▶ [Required action]
Strip out the pictures and output each remaining line of the data word for word.

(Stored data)
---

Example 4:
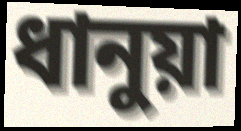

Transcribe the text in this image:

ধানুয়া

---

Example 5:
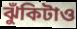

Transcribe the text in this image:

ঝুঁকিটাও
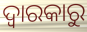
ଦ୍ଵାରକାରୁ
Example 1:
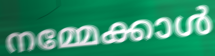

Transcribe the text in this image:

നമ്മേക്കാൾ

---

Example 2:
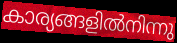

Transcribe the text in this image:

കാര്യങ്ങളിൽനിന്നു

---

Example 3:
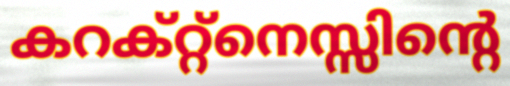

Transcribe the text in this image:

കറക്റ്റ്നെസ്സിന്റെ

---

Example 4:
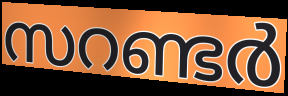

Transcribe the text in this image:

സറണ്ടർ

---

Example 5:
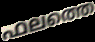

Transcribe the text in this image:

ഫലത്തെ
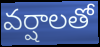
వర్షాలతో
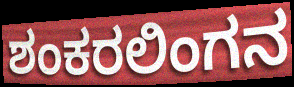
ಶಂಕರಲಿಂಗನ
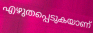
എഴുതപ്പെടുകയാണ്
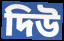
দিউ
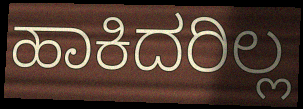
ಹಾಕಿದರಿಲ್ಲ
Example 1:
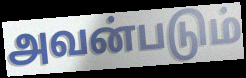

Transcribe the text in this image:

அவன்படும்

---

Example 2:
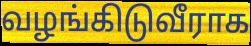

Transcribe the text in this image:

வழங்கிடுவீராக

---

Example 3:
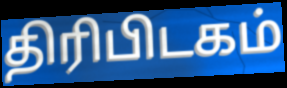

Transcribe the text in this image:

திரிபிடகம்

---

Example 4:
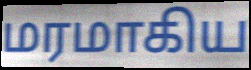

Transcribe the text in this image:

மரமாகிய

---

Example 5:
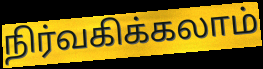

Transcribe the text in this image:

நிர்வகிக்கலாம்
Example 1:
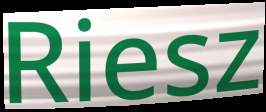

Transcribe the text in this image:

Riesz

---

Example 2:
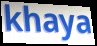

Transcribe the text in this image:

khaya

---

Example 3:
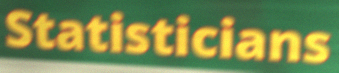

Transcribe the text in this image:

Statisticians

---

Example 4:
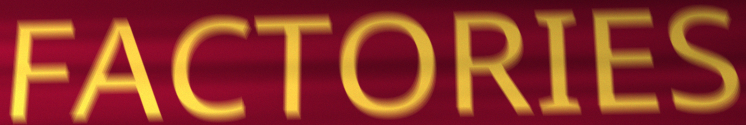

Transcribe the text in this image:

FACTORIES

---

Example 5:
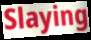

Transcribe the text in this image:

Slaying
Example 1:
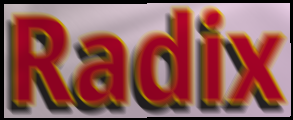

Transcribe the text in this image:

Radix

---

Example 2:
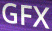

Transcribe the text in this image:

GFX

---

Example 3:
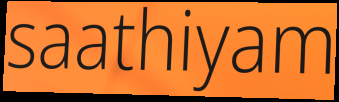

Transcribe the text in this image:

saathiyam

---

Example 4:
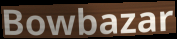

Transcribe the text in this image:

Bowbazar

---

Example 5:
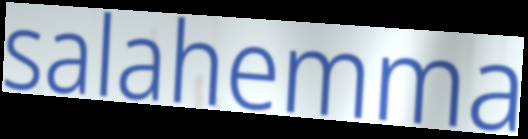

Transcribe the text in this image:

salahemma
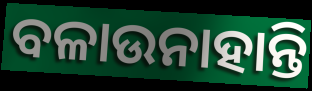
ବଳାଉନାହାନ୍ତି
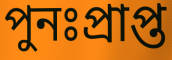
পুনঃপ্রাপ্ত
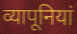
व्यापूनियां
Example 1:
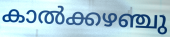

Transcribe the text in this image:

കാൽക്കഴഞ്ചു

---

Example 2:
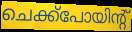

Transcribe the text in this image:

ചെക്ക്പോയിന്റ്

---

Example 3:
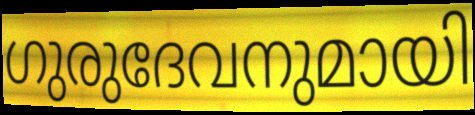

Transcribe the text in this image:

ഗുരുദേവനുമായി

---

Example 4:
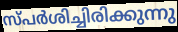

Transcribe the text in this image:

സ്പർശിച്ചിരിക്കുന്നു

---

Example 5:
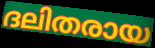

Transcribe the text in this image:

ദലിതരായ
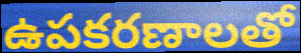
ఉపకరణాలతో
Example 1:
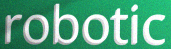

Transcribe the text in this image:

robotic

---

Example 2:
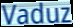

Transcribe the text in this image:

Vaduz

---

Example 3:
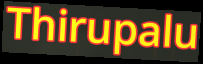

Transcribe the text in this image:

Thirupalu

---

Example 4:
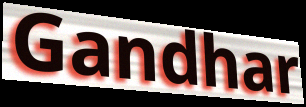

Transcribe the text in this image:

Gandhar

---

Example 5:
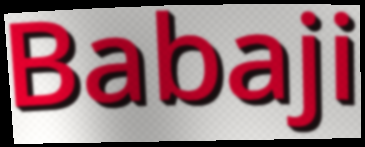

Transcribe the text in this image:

▶ [Result of this task]
---

Example 4:

Transcribe the text in this image:

ধানুয়া

---

Example 5:

Transcribe the text in this image:

ঝুঁকিটাও
ଦ୍ଵାରକାରୁ
Example 1:

Transcribe the text in this image:

നമ്മേക്കാൾ

---

Example 2:

Transcribe the text in this image:

കാര്യങ്ങളിൽനിന്നു

---

Example 3:

Transcribe the text in this image:

കറക്റ്റ്നെസ്സിന്റെ

---

Example 4:

Transcribe the text in this image:

സറണ്ടർ

---

Example 5:

Transcribe the text in this image:

ഫലത്തെ
వర్షాలతో
ಶಂಕರಲಿಂಗನ
എഴുതപ്പെടുകയാണ്
দিউ
ಹಾಕಿದರಿಲ್ಲ
Example 1:

Transcribe the text in this image:

அவன்படும்

---

Example 2:

Transcribe the text in this image:

வழங்கிடுவீராக

---

Example 3:

Transcribe the text in this image:

திரிபிடகம்

---

Example 4:

Transcribe the text in this image:

மரமாகிய

---

Example 5:

Transcribe the text in this image:

நிர்வகிக்கலாம்
Example 1:

Transcribe the text in this image:

Riesz

---

Example 2:

Transcribe the text in this image:

khaya

---

Example 3:

Transcribe the text in this image:

Statisticians

---

Example 4:

Transcribe the text in this image:

FACTORIES

---

Example 5:

Transcribe the text in this image:

Slaying
Example 1:

Transcribe the text in this image:

Radix

---

Example 2:

Transcribe the text in this image:

GFX

---

Example 3:

Transcribe the text in this image:

saathiyam

---

Example 4:

Transcribe the text in this image:

Bowbazar

---

Example 5:

Transcribe the text in this image:

salahemma
ବଳାଉନାହାନ୍ତି
পুনঃপ্রাপ্ত
व्यापूनियां
Example 1:

Transcribe the text in this image:

കാൽക്കഴഞ്ചു

---

Example 2:

Transcribe the text in this image:

ചെക്ക്പോയിന്റ്

---

Example 3:

Transcribe the text in this image:

ഗുരുദേവനുമായി

---

Example 4:

Transcribe the text in this image:

സ്പർശിച്ചിരിക്കുന്നു

---

Example 5:

Transcribe the text in this image:

ദലിതരായ
ఉపకరణాలతో
Example 1:

Transcribe the text in this image:

robotic

---

Example 2:

Transcribe the text in this image:

Vaduz

---

Example 3:

Transcribe the text in this image:

Thirupalu

---

Example 4:

Transcribe the text in this image:

Gandhar

---

Example 5:

Transcribe the text in this image:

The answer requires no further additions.